Sanborn was the originator of Current Event classes in many of the literary clubs, which became common in many cities of the United States in the form of Current Topics classes. She wrote over 40 lectures, but among her best-known works were Adopting an Abandoned Farm, and Abandoning an Adopted Farm, Witty Records of her original ideas regarding farming, which she put into practice upon an abandoned farm which she purchased near Boston. Some of her other books were Home Pictures of English Poets, A Truthful Woman in Southern California, Vanity and Insanity; Shadows of Genius, Purple and Gold, Grandmother's Garden, and My Literary Zoo. She was instrumental in gathering and publishing a valuable historical work on New Hampshire.
In 1885, she published an anthology, The Wit of Women, in response to an ongoing debate in literary circles as to whether women had a sense of humor. Although she initially had difficulty finding humorous writing by women as such works were hardly anthologized at the time, the book she finally put together was so successful that it was reprinted multiple times.
Sanborn wrote reviews for the National Magazine. She also edited calendars and holiday books. Calendars were her recreation. "Our Calendar" gave to each date a few lines from an American author. She also created "Cupid's," "Children's," "Sunshine," "Rainbow," "Starlight," and "Indian Summer" calendars.
She lived with her sister, Mrs. Paul Babcock, at Montclair, New Jersey, or in New York, some part of each winter; but her home was at Breezy Meadows, in Metcalf, Massachusetts, where she "adopted" an abandoned farm, which later she deserted for a farm only a short distance beyond it, on the opposite side of the road, where she settled down to agriculture, hospitality, and authorship. At Breezy Meadows, Sanborn was delighted to entertain her friends in large sunny rooms, with books everywhere.
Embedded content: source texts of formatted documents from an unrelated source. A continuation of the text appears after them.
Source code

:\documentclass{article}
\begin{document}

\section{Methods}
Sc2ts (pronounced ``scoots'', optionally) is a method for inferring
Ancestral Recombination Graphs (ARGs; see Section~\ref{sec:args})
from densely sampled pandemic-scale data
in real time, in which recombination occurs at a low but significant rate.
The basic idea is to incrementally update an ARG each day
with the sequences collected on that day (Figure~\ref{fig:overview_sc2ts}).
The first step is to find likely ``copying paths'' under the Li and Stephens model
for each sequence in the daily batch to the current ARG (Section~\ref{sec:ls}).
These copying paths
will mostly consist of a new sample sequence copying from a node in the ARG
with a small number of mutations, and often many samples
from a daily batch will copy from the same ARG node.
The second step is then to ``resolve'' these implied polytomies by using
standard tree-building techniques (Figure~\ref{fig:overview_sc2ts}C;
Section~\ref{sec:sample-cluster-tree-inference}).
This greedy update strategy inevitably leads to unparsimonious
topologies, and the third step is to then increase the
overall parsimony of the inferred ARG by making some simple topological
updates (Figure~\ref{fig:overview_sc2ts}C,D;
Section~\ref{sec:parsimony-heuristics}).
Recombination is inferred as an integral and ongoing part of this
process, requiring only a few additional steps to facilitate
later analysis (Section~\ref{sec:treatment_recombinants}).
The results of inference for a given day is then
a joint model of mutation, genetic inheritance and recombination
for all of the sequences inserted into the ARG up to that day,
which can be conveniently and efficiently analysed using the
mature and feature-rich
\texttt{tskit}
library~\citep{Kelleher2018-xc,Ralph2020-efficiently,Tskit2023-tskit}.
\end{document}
Sanborn was the first president of New Hampshire's Daughters, an association of women born in New Hampshire, but living in Massachusetts and New Hampshire.
According to Howe & Graves (1904):—"There is nothing tempestuous or gusty about her composition, yet it is full of anecdote, spirit, wit — keen thrusts in plenty, but without spite, worded to a nicety, but never shorn of strength."